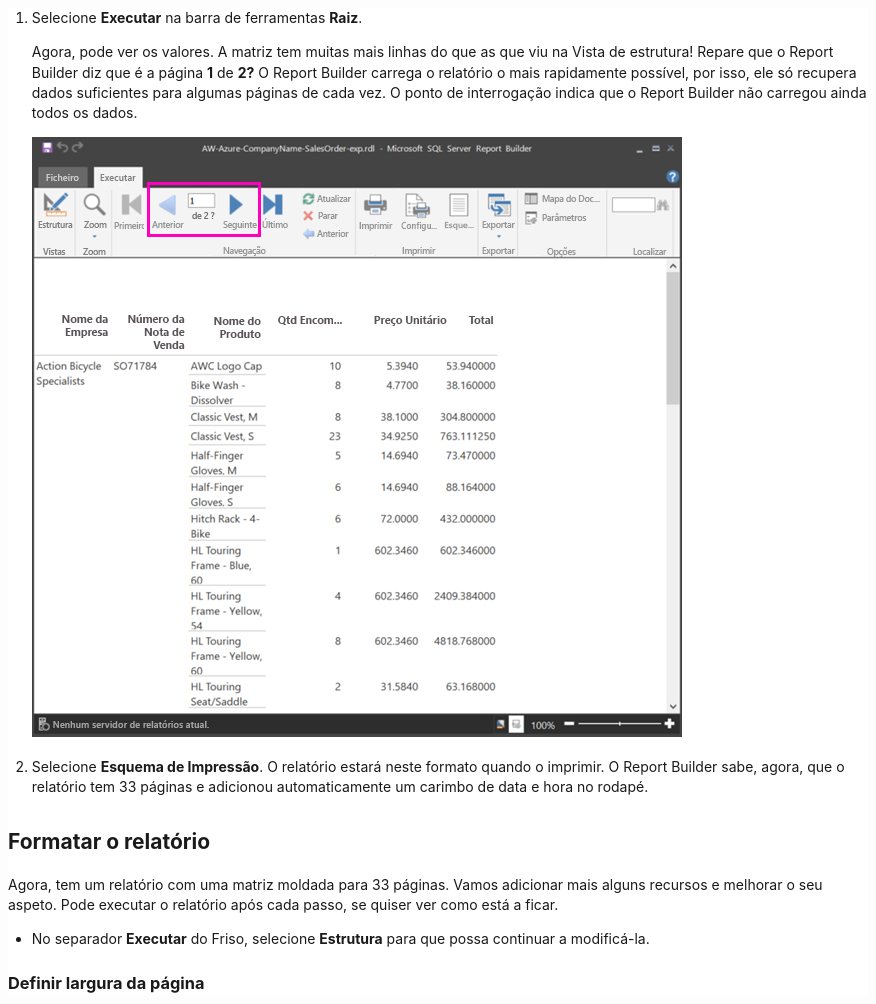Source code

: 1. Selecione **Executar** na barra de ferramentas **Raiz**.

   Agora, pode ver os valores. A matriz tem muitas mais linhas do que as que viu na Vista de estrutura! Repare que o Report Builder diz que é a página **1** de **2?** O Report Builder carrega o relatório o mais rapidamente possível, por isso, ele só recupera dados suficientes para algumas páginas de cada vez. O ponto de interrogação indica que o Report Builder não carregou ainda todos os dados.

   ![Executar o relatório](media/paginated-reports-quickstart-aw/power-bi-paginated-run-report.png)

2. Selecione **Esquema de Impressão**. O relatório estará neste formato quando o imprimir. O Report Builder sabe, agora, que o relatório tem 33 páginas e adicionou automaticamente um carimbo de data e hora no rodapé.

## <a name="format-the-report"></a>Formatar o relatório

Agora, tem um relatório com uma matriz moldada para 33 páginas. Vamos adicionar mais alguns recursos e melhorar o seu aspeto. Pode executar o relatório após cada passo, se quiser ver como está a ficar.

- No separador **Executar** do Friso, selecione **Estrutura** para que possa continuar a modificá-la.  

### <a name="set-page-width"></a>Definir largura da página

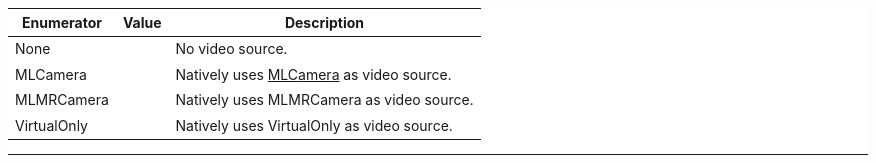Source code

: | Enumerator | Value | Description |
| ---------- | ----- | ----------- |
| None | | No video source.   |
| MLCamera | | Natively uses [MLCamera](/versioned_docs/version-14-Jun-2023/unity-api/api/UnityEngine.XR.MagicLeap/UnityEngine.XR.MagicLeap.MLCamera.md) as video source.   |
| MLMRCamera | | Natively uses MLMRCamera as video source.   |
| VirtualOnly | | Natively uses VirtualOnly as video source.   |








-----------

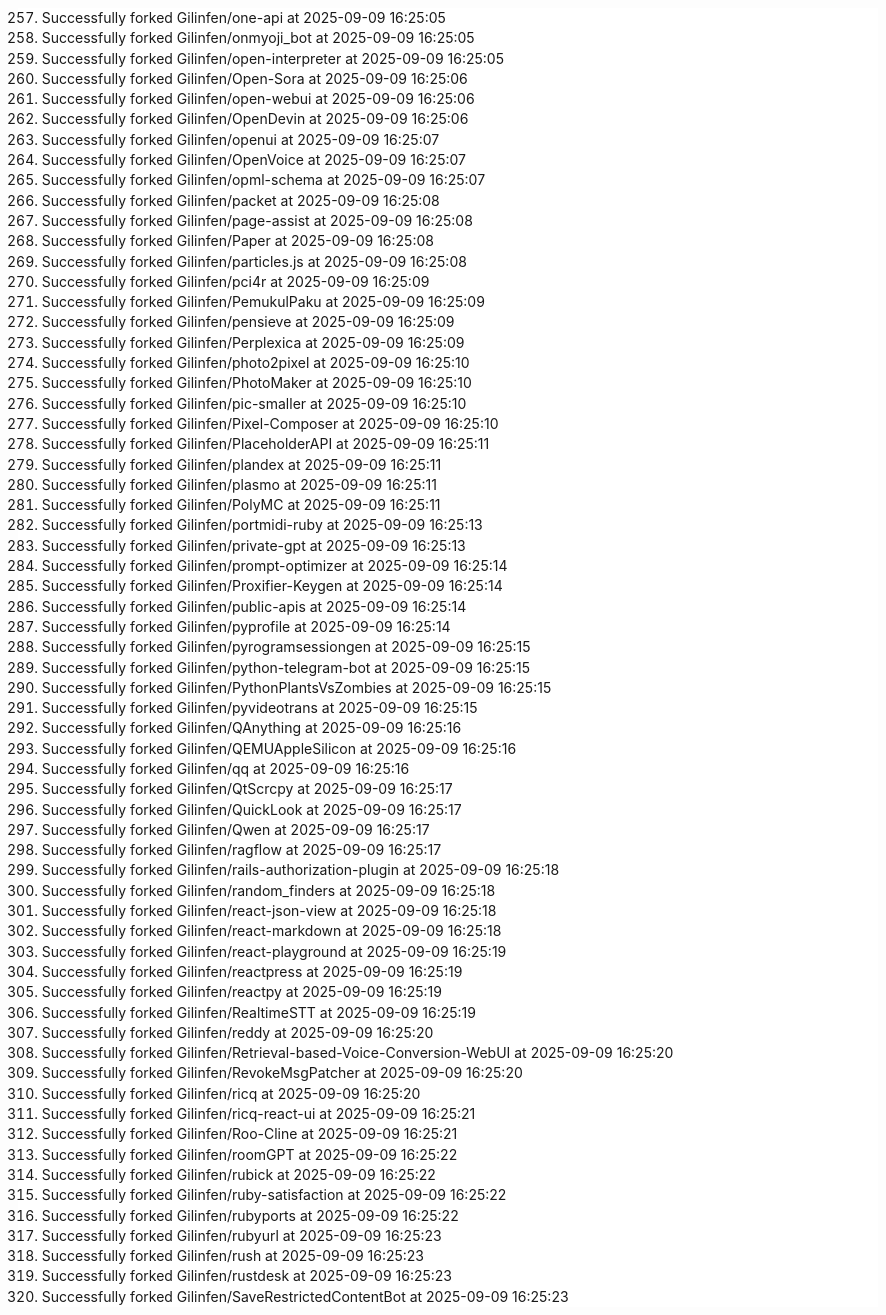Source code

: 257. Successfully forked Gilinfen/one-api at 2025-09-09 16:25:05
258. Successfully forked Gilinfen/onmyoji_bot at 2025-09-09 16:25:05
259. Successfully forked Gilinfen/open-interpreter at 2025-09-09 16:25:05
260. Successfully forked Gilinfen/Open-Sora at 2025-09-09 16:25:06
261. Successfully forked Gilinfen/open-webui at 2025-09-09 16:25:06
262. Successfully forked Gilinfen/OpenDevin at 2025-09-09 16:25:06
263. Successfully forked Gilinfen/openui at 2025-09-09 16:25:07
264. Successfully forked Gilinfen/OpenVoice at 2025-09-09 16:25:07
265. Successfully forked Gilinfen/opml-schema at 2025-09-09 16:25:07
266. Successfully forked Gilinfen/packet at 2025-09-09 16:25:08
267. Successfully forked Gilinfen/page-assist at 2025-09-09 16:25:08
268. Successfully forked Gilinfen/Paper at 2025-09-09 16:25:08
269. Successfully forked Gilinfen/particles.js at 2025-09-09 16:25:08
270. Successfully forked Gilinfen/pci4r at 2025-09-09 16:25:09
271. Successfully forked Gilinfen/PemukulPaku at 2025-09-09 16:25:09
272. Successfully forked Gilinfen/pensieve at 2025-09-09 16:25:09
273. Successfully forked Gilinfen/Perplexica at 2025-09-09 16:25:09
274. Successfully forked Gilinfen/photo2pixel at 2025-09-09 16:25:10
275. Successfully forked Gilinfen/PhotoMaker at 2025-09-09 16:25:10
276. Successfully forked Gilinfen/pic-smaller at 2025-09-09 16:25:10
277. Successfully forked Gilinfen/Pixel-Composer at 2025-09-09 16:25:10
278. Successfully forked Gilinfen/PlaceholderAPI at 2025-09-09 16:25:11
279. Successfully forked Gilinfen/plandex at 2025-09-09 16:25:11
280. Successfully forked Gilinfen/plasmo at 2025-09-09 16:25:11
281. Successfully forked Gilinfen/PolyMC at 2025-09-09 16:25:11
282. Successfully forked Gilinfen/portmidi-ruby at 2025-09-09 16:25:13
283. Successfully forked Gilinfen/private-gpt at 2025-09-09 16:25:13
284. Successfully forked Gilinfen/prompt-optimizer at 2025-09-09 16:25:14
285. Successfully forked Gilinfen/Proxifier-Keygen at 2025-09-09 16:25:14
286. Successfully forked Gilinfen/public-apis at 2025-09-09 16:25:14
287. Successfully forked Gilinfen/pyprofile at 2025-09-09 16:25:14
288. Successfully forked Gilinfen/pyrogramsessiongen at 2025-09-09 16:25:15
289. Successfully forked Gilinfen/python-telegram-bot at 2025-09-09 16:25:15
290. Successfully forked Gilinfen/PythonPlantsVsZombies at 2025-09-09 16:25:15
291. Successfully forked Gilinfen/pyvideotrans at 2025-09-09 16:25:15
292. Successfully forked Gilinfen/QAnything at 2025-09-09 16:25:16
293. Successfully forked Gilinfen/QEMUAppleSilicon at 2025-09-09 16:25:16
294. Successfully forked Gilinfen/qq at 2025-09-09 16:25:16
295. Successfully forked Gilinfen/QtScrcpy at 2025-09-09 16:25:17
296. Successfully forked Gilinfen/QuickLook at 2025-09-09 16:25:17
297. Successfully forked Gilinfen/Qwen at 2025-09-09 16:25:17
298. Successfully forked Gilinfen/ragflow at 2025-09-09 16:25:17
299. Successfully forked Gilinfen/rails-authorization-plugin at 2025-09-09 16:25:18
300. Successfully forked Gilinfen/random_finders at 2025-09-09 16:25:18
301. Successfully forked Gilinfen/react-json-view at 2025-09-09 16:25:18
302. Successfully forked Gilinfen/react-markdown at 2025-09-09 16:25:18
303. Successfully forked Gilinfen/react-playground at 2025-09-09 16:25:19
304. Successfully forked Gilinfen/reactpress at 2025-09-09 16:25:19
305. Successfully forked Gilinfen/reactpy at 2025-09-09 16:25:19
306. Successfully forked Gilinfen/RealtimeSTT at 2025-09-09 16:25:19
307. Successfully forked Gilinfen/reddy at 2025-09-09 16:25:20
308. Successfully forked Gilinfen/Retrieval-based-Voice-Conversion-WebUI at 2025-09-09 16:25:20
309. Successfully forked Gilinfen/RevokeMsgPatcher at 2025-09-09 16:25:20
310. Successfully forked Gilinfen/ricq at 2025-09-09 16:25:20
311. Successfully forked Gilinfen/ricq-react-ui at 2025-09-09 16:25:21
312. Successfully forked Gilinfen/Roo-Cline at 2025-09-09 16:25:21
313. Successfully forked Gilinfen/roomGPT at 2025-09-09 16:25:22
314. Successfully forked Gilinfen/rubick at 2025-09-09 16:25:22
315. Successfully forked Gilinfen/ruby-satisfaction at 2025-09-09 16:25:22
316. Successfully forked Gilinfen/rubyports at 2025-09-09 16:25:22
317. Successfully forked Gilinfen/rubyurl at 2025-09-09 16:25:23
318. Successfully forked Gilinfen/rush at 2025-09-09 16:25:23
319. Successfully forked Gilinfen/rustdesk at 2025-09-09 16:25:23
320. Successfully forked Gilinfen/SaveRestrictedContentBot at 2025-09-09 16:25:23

=== EXERCISE REQUIREMENTS ===
Please give the data above again in exact form and omit every picture.

=== ANSWER TO THIS TASK ===
Source code

: 1. Selecione **Executar** na barra de ferramentas **Raiz**.

   Agora, pode ver os valores. A matriz tem muitas mais linhas do que as que viu na Vista de estrutura! Repare que o Report Builder diz que é a página **1** de **2?** O Report Builder carrega o relatório o mais rapidamente possível, por isso, ele só recupera dados suficientes para algumas páginas de cada vez. O ponto de interrogação indica que o Report Builder não carregou ainda todos os dados.

   ![Executar o relatório](media/paginated-reports-quickstart-aw/power-bi-paginated-run-report.png)

2. Selecione **Esquema de Impressão**. O relatório estará neste formato quando o imprimir. O Report Builder sabe, agora, que o relatório tem 33 páginas e adicionou automaticamente um carimbo de data e hora no rodapé.

## <a name="format-the-report"></a>Formatar o relatório

Agora, tem um relatório com uma matriz moldada para 33 páginas. Vamos adicionar mais alguns recursos e melhorar o seu aspeto. Pode executar o relatório após cada passo, se quiser ver como está a ficar.

- No separador **Executar** do Friso, selecione **Estrutura** para que possa continuar a modificá-la.  

### <a name="set-page-width"></a>Definir largura da página

Source code

: | Enumerator | Value | Description |
| ---------- | ----- | ----------- |
| None | | No video source.   |
| MLCamera | | Natively uses [MLCamera](/versioned_docs/version-14-Jun-2023/unity-api/api/UnityEngine.XR.MagicLeap/UnityEngine.XR.MagicLeap.MLCamera.md) as video source.   |
| MLMRCamera | | Natively uses MLMRCamera as video source.   |
| VirtualOnly | | Natively uses VirtualOnly as video source.   |








-----------

Source code

: 257. Successfully forked Gilinfen/one-api at 2025-09-09 16:25:05
258. Successfully forked Gilinfen/onmyoji_bot at 2025-09-09 16:25:05
259. Successfully forked Gilinfen/open-interpreter at 2025-09-09 16:25:05
260. Successfully forked Gilinfen/Open-Sora at 2025-09-09 16:25:06
261. Successfully forked Gilinfen/open-webui at 2025-09-09 16:25:06
262. Successfully forked Gilinfen/OpenDevin at 2025-09-09 16:25:06
263. Successfully forked Gilinfen/openui at 2025-09-09 16:25:07
264. Successfully forked Gilinfen/OpenVoice at 2025-09-09 16:25:07
265. Successfully forked Gilinfen/opml-schema at 2025-09-09 16:25:07
266. Successfully forked Gilinfen/packet at 2025-09-09 16:25:08
267. Successfully forked Gilinfen/page-assist at 2025-09-09 16:25:08
268. Successfully forked Gilinfen/Paper at 2025-09-09 16:25:08
269. Successfully forked Gilinfen/particles.js at 2025-09-09 16:25:08
270. Successfully forked Gilinfen/pci4r at 2025-09-09 16:25:09
271. Successfully forked Gilinfen/PemukulPaku at 2025-09-09 16:25:09
272. Successfully forked Gilinfen/pensieve at 2025-09-09 16:25:09
273. Successfully forked Gilinfen/Perplexica at 2025-09-09 16:25:09
274. Successfully forked Gilinfen/photo2pixel at 2025-09-09 16:25:10
275. Successfully forked Gilinfen/PhotoMaker at 2025-09-09 16:25:10
276. Successfully forked Gilinfen/pic-smaller at 2025-09-09 16:25:10
277. Successfully forked Gilinfen/Pixel-Composer at 2025-09-09 16:25:10
278. Successfully forked Gilinfen/PlaceholderAPI at 2025-09-09 16:25:11
279. Successfully forked Gilinfen/plandex at 2025-09-09 16:25:11
280. Successfully forked Gilinfen/plasmo at 2025-09-09 16:25:11
281. Successfully forked Gilinfen/PolyMC at 2025-09-09 16:25:11
282. Successfully forked Gilinfen/portmidi-ruby at 2025-09-09 16:25:13
283. Successfully forked Gilinfen/private-gpt at 2025-09-09 16:25:13
284. Successfully forked Gilinfen/prompt-optimizer at 2025-09-09 16:25:14
285. Successfully forked Gilinfen/Proxifier-Keygen at 2025-09-09 16:25:14
286. Successfully forked Gilinfen/public-apis at 2025-09-09 16:25:14
287. Successfully forked Gilinfen/pyprofile at 2025-09-09 16:25:14
288. Successfully forked Gilinfen/pyrogramsessiongen at 2025-09-09 16:25:15
289. Successfully forked Gilinfen/python-telegram-bot at 2025-09-09 16:25:15
290. Successfully forked Gilinfen/PythonPlantsVsZombies at 2025-09-09 16:25:15
291. Successfully forked Gilinfen/pyvideotrans at 2025-09-09 16:25:15
292. Successfully forked Gilinfen/QAnything at 2025-09-09 16:25:16
293. Successfully forked Gilinfen/QEMUAppleSilicon at 2025-09-09 16:25:16
294. Successfully forked Gilinfen/qq at 2025-09-09 16:25:16
295. Successfully forked Gilinfen/QtScrcpy at 2025-09-09 16:25:17
296. Successfully forked Gilinfen/QuickLook at 2025-09-09 16:25:17
297. Successfully forked Gilinfen/Qwen at 2025-09-09 16:25:17
298. Successfully forked Gilinfen/ragflow at 2025-09-09 16:25:17
299. Successfully forked Gilinfen/rails-authorization-plugin at 2025-09-09 16:25:18
300. Successfully forked Gilinfen/random_finders at 2025-09-09 16:25:18
301. Successfully forked Gilinfen/react-json-view at 2025-09-09 16:25:18
302. Successfully forked Gilinfen/react-markdown at 2025-09-09 16:25:18
303. Successfully forked Gilinfen/react-playground at 2025-09-09 16:25:19
304. Successfully forked Gilinfen/reactpress at 2025-09-09 16:25:19
305. Successfully forked Gilinfen/reactpy at 2025-09-09 16:25:19
306. Successfully forked Gilinfen/RealtimeSTT at 2025-09-09 16:25:19
307. Successfully forked Gilinfen/reddy at 2025-09-09 16:25:20
308. Successfully forked Gilinfen/Retrieval-based-Voice-Conversion-WebUI at 2025-09-09 16:25:20
309. Successfully forked Gilinfen/RevokeMsgPatcher at 2025-09-09 16:25:20
310. Successfully forked Gilinfen/ricq at 2025-09-09 16:25:20
311. Successfully forked Gilinfen/ricq-react-ui at 2025-09-09 16:25:21
312. Successfully forked Gilinfen/Roo-Cline at 2025-09-09 16:25:21
313. Successfully forked Gilinfen/roomGPT at 2025-09-09 16:25:22
314. Successfully forked Gilinfen/rubick at 2025-09-09 16:25:22
315. Successfully forked Gilinfen/ruby-satisfaction at 2025-09-09 16:25:22
316. Successfully forked Gilinfen/rubyports at 2025-09-09 16:25:22
317. Successfully forked Gilinfen/rubyurl at 2025-09-09 16:25:23
318. Successfully forked Gilinfen/rush at 2025-09-09 16:25:23
319. Successfully forked Gilinfen/rustdesk at 2025-09-09 16:25:23
320. Successfully forked Gilinfen/SaveRestrictedContentBot at 2025-09-09 16:25:23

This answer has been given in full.